Segment Start: Exercise text

By Manuel E. Yepe
http://manuelyepe.wordpress.com/
Exclusive for the daily POR ESTO! of Merida, Mexico.
Translated and edited by Walter Lippmann.
Americans suffered one of the worst embarrassments they have had to go through in this century when their President, Donald Trump, arrived late and was unable to address the UN General Assembly in the first round, which, as the host country of the world’s highest body, was his due.
But that was only the first of a large number of gaffes that Trump has committed before the UN. The second was when he began his speech by stating that he was there to “share in the extraordinary progress we have made.” This caused an explosion of laughter in the audience of high representatives of the world community. The laughter rose in tone when he added “in less than two years my administration has achieved more than any other in the history of our country,…the US economy is flourishing like never before and we have the lowest unemployment in the last 50 years.
To that I would later add an inconceivable barrage of lies: “unemployment among Latinos and blacks and other groups has declined;” “we have passed the biggest reforms in history,” “America is now stronger, safer and richer than before I took office,” he concluded to the astonishment of the audience. He justified trade war against China and assured the world that the United States was not going to “apologize” for defending its interests.

Segment End: Exercise text
Segment Start: Dataset excerpts

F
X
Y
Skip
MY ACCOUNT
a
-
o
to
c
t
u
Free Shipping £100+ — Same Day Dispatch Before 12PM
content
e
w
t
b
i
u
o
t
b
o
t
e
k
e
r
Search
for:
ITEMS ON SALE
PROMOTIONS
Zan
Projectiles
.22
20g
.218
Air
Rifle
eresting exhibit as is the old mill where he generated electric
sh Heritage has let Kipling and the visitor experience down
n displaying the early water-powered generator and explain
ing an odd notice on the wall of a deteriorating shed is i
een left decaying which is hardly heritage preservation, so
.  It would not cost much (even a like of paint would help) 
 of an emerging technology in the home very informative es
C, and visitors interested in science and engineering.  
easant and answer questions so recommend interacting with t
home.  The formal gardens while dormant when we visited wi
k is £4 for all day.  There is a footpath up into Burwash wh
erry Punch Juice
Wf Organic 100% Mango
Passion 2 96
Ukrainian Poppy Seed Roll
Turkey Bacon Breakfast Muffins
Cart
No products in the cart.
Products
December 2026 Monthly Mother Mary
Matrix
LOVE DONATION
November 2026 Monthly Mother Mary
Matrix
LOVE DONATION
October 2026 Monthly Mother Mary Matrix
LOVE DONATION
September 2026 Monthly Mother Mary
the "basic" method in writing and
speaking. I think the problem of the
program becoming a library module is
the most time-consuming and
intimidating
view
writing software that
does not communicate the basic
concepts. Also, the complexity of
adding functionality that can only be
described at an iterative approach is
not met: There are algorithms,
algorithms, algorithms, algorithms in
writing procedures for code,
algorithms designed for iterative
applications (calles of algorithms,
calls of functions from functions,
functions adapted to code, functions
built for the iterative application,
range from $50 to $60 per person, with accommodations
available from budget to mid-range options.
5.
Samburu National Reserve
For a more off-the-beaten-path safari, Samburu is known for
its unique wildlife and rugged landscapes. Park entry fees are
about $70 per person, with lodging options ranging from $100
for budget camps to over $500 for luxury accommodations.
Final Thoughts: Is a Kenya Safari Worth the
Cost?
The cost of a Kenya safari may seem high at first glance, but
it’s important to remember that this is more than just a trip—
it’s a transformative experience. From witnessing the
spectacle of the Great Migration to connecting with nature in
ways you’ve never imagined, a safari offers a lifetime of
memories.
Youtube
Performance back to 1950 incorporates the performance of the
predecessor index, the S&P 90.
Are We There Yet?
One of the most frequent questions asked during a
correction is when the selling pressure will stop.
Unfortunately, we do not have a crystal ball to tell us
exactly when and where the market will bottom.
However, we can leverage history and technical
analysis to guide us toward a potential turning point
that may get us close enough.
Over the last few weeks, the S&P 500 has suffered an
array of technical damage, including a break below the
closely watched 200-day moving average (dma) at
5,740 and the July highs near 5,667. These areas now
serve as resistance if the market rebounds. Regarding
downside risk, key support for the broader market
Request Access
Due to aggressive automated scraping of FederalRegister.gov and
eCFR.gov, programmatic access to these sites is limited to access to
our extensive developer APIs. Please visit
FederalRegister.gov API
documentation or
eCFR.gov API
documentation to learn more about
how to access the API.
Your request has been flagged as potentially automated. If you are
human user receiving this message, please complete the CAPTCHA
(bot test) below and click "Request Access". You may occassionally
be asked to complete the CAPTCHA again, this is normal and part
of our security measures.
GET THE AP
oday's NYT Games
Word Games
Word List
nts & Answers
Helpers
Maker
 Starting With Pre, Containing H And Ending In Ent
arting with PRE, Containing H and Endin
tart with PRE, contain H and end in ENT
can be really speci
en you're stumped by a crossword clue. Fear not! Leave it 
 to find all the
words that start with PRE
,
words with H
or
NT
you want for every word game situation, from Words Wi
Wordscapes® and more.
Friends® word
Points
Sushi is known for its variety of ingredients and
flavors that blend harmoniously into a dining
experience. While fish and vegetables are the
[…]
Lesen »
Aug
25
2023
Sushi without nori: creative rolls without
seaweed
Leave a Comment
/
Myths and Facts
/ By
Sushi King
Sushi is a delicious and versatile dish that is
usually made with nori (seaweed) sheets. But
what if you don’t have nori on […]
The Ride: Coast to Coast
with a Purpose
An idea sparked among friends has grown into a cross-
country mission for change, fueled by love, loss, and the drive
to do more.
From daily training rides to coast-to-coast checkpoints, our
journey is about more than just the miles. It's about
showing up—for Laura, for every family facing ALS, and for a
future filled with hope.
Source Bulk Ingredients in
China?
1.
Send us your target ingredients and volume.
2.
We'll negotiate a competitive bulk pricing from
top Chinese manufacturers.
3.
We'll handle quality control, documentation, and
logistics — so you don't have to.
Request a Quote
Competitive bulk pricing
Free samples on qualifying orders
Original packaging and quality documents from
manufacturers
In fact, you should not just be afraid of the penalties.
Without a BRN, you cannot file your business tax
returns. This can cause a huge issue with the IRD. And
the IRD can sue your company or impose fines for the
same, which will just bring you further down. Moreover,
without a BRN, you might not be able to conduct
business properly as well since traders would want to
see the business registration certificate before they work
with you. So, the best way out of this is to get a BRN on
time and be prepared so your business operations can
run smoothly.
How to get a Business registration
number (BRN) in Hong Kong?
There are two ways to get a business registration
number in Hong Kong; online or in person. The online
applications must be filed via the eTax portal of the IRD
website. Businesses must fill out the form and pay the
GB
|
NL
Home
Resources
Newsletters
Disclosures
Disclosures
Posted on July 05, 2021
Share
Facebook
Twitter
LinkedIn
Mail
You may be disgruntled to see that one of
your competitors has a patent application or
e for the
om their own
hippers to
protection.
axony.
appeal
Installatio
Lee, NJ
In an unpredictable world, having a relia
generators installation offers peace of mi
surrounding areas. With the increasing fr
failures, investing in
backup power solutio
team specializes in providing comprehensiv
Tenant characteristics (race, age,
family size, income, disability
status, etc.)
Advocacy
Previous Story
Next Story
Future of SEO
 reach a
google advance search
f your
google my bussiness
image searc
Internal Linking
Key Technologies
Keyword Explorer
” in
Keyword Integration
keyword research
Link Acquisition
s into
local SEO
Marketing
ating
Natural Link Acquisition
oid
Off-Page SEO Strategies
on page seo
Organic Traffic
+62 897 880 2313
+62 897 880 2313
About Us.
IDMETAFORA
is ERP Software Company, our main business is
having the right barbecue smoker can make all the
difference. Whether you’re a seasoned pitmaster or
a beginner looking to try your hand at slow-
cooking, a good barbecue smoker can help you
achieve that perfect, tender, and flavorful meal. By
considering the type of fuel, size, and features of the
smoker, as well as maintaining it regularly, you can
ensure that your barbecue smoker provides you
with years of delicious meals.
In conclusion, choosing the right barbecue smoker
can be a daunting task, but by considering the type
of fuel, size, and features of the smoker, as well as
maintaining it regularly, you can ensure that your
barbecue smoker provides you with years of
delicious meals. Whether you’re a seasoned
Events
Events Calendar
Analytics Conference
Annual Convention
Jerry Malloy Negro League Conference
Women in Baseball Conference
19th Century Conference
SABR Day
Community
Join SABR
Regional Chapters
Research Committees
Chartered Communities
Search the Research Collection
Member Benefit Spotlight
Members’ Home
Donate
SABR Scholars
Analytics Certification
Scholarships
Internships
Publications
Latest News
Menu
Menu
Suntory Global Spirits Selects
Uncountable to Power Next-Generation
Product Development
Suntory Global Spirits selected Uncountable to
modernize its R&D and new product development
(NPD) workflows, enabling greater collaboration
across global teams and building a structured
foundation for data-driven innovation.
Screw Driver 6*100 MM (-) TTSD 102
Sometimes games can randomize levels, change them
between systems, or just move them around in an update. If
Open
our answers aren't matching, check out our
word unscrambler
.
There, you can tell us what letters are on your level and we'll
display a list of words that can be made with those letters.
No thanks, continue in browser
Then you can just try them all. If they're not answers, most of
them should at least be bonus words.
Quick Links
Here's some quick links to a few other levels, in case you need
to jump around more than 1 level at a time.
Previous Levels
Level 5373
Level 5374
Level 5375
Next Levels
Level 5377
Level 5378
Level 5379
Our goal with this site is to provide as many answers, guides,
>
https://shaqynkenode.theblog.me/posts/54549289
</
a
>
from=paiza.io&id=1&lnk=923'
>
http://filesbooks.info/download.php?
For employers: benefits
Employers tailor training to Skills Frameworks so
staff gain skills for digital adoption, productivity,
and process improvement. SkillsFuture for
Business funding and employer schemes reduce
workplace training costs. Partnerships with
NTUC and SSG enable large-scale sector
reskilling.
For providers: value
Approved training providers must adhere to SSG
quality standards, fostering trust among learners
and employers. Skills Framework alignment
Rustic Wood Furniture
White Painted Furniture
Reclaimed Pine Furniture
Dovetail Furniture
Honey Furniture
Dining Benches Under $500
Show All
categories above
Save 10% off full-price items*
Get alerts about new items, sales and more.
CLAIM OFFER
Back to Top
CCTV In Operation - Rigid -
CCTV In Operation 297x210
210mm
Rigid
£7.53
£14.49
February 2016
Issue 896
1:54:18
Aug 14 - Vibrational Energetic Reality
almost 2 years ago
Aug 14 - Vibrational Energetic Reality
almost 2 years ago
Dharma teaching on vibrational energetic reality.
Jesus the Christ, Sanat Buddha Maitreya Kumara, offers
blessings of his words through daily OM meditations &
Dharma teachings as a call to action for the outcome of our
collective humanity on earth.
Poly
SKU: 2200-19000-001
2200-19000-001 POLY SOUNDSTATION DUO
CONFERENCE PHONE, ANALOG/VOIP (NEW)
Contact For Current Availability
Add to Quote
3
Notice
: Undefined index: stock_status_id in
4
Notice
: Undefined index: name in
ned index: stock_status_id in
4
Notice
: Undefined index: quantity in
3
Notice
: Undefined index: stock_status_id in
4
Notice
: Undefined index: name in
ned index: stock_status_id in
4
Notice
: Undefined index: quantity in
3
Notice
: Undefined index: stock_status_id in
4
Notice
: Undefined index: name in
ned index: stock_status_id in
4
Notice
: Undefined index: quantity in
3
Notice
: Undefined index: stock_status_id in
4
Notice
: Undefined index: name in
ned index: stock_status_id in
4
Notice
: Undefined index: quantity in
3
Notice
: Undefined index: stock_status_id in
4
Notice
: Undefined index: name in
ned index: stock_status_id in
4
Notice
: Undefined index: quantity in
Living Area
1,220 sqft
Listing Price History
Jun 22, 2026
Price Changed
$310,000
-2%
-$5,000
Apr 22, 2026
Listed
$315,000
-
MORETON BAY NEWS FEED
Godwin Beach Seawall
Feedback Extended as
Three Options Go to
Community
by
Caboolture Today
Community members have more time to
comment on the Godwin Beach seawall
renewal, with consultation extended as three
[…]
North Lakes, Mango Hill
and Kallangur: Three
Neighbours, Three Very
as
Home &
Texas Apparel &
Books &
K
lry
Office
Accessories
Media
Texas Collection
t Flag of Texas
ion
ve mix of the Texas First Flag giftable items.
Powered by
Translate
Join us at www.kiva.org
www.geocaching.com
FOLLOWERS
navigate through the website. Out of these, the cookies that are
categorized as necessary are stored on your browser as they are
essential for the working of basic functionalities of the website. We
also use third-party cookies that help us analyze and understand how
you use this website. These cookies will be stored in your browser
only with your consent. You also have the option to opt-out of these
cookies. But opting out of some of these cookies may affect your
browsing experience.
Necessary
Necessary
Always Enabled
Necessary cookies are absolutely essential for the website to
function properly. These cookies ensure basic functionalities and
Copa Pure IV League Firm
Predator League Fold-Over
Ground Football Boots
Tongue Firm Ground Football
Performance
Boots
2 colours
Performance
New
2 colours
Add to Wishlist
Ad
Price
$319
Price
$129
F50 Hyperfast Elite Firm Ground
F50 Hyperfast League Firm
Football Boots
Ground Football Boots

Segment End: Dataset excerpts

Apply what you read
1 – Render the stored data entries as a Markdown table with the columns "Row" and "Line", omitting blank lines. Begin at the first line of the entries and stop after the line that contains "calls of functions".
2 – Continue the commentary on Trump's appearance before the UN General Assembly from the point where it ends.

Responses by item number
1 –
| Row | Line |
|---|---|
| 1 | F |
| 2 | X |
| 3 | Y |
| 4 | Skip |
| 5 | MY ACCOUNT |
| 6 | a |
| 7 | - |
| 8 | o |
| 9 | to |
| 10 | c |
| 11 | t |
| 12 | u |
| 13 | Free Shipping £100+ — Same Day Dispatch Before 12PM |
| 14 | content |
| 15 | e |
| 16 | w |
| 17 | t |
| 18 | b |
| 19 | i |
| 20 | u |
| 21 | o |
| 22 | t |
| 23 | b |
| 24 | o |
| 25 | t |
| 26 | e |
| 27 | k |
| 28 | e |
| 29 | r |
| 30 | Search |
| 31 | for: |
| 32 | ITEMS ON SALE |
| 33 | PROMOTIONS |
| 34 | Zan |
| 35 | Projectiles |
| 36 | .22 |
| 37 | 20g |
| 38 | .218 |
| 39 | Air |
| 40 | Rifle |
| 41 | eresting exhibit as is the old mill where he generated electric |
| 42 | sh Heritage has let Kipling and the visitor experience down |
| 43 | n displaying the early water-powered generator and explain |
| 44 | ing an odd notice on the wall of a deteriorating shed is i |
| 45 | een left decaying which is hardly heritage preservation, so |
| 46 | .  It would not cost much (even a like of paint would help)  |
| 47 |  of an emerging technology in the home very informative es |
| 48 | C, and visitors interested in science and engineering.   |
| 49 | easant and answer questions so recommend interacting with t |
| 50 | home.  The formal gardens while dormant when we visited wi |
| 51 | k is £4 for all day.  There is a footpath up into Burwash wh |
| 52 | erry Punch Juice |
| 53 | Wf Organic 100% Mango |
| 54 | Passion 2 96 |
| 55 | Ukrainian Poppy Seed Roll |
| 56 | Turkey Bacon Breakfast Muffins |
| 57 | Cart |
| 58 | No products in the cart. |
| 59 | Products |
| 60 | December 2026 Monthly Mother Mary |
| 61 | Matrix |
| 62 | LOVE DONATION |
| 63 | November 2026 Monthly Mother Mary |
| 64 | Matrix |
| 65 | LOVE DONATION |
| 66 | October 2026 Monthly Mother Mary Matrix |
| 67 | LOVE DONATION |
| 68 | September 2026 Monthly Mother Mary |
| 69 | the "basic" method in writing and |
| 70 | speaking. I think the problem of the |
| 71 | program becoming a library module is |
| 72 | the most time-consuming and |
| 73 | intimidating |
| 74 | view |
| 75 | writing software that |
| 76 | does not communicate the basic |
| 77 | concepts. Also, the complexity of |
| 78 | adding functionality that can only be |
| 79 | described at an iterative approach is |
| 80 | not met: There are algorithms, |
| 81 | algorithms, algorithms, algorithms in |
| 82 | writing procedures for code, |
| 83 | algorithms designed for iterative |
| 84 | applications (calles of algorithms, |
| 85 | calls of functions from functions, |

2 –
Forgetting that he spoke at the United Nations, he said the US would not cede its sovereignty to the “bureaucratic” spaces administered by the United Nations. He attacked many of the world’s institutions such as the UN Human Rights Council.
Regarding the International Criminal Court (ICC), he said that it has no jurisdiction, legitimacy or authority and that it “violates all the principles of justice” and therefore the United States neither recognizes it nor will support it.
On international relations, he maintained the tone that defines him as a hero: “I have forged close ties and friendships with leaders from all over the world.” However, he didn’t allude to the rise in tensions with historic allies such as the European Union, Germany, and Mexico; nor to the worsening of their ties with Russia and China.
The main U.S. media highlighted the isolation of the country provoked or exacerbated by President Trump’s speech at the UN.
During his election campaign, Trump claimed that the world was laughing at the United States. Now it’s really laughing at Trump, says an editorial in The New York Times.
Yesterday the president apparently confused the UN General Assembly with a campaign rally, boasting that his administration achieved more successes than any of the previous ones. This was answered by laughter among those present, says the NYT. An editorial in USA Today questioned Trump’s isolationist policy, expressed in the slogan “America First. “The world’s biggest problems, such as climate change, terrorism, the proliferation of nuclear weapons, trade disputes or refugee flows, require international solutions,” the newspaper says.
CBS puts it this way: “After 20 months in office, the president is much more adept at burying the international agreements signed by his predecessors than at replacing them with something better. (…) The spontaneous response of the dignitaries to Trump’s speech demonstrated the isolation of the U.S. president between allies and enemies alike. Trump’s nationalist policies created divisions with former partners and cast doubt in some circles on the reliability of Washington’s commitments.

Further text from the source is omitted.